[Transcribed page contents]
———

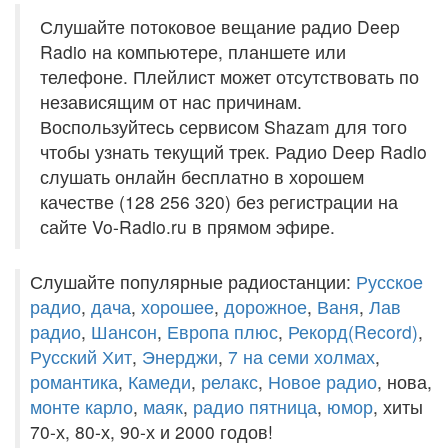
Слушайте потоковое вещание радио Deep
Radio на компьютере, планшете или
телефоне. Плейлист может отсутствовать по
независящим от нас причинам.
Воспользуйтесь сервисом Shazam для того
чтобы узнать текущий трек. Радио Deep Radio
слушать онлайн бесплатно в хорошем
качестве (128 256 320) без регистрации на
сайте Vo-Radio.ru в прямом эфире.
Слушайте популярные радиостанции:
Русское
радио
,
дача
,
хорошее
,
дорожное
,
Ваня
,
Лав
радио
,
Шансон
,
Европа плюс
,
Рекорд(Record)
,
Русский Хит
,
Энерджи
,
7 на семи холмах
,
романтика
,
Камеди
,
релакс
,
Новое радио
, нова,
монте карло
,
маяк
,
радио пятница
,
юмор
, хиты
70-х, 80-х, 90-х и 2000 годов!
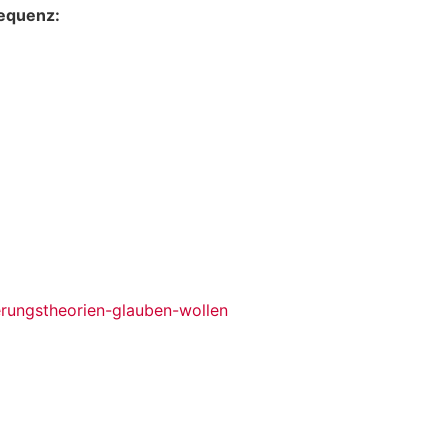
sequenz:
erungstheorien-glauben-wollen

———

• [WORK REQUIRED]: Filter the records above for "Слушайте" and copy every matching line.

• [COMPLETED EXERCISE]:
Слушайте потоковое вещание радио Deep
Слушайте популярные радиостанции:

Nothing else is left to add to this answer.